When a multi-agent workflow produces a bad result, I debug the handoffs first. I look for the first point where evidence changed shape without a clear reason. In our audit pipeline, most failures come from three places: over-compressed summaries, missing IDs, or agents that were allowed to infer instead of cite.

My logs are plain on purpose. Every subagent call records role, task hash, input token estimate, output token count, schema validation result, retry count, and evidence IDs touched. I do not log secrets, and I redact hostnames that expose vendor access paths. The goal is not surveillance of the model. The goal is reconstructing the chain of custody from raw firewall rule to final audit sentence.

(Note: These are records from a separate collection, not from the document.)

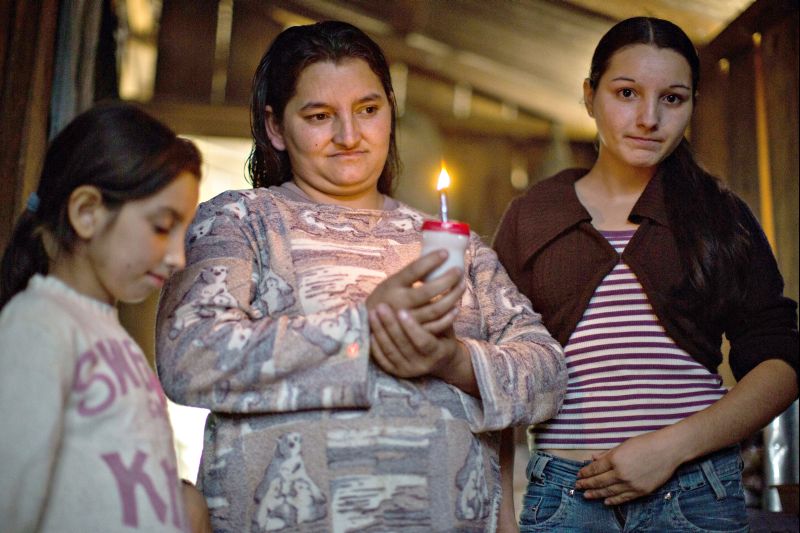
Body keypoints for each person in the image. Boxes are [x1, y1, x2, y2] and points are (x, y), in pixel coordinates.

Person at [155, 20, 567, 532]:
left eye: (368, 110)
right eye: (320, 116)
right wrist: (360, 329)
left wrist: (451, 360)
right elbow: (191, 355)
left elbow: (548, 373)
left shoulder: (454, 246)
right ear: (275, 127)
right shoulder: (240, 222)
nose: (349, 136)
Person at [493, 16, 799, 532]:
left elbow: (781, 362)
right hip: (564, 494)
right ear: (589, 96)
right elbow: (497, 371)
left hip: (697, 488)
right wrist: (500, 516)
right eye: (627, 92)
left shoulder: (720, 215)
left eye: (672, 99)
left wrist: (671, 448)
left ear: (693, 106)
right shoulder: (533, 215)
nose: (648, 118)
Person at [0, 102, 212, 532]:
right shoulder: (38, 326)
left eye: (182, 233)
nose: (178, 257)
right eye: (160, 226)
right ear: (87, 212)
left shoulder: (111, 338)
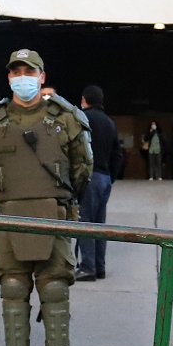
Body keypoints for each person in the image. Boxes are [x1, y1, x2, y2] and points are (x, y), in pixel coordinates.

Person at [0, 49, 92, 346]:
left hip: (53, 216)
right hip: (11, 216)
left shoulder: (67, 117)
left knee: (55, 288)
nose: (22, 77)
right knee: (13, 288)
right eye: (16, 72)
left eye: (29, 71)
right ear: (9, 77)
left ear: (41, 77)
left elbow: (83, 168)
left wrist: (59, 201)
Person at [74, 85, 123, 282]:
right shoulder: (110, 123)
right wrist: (111, 177)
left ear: (84, 100)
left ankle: (87, 267)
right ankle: (100, 267)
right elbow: (118, 154)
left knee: (85, 223)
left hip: (89, 176)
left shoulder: (83, 119)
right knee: (99, 224)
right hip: (104, 178)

Trace the first distortion.

I also keep sample fixtures from real but sanitized runs. One fixture contains a FortiOS 7.4.3 rule with an expired temporary exception. Another contains duplicate asset names from two production lines. Another contains a vulnerability scanner finding that looks severe until the compensating firewall rule is considered. These fixtures make regressions obvious when I change prompts, SDK settings, or schema fields.

The final check is still human. I read the findings that affect production segmentation, vendor remote access, and safety-adjacent systems before the report leaves my team. Multi-agent Claude Code workflows have saved us days of repetitive work, but I treat them as structured assistants, not autonomous auditors. My opinion after running this in a real manufacturing security environment: the power is not parallelism; the power is making every agent small enough to be held accountable.

Further Reading: For more in-depth information, refer to the official Fortinet Documentation.

The moment I made each agent responsible for less, the whole workflow became responsible for more.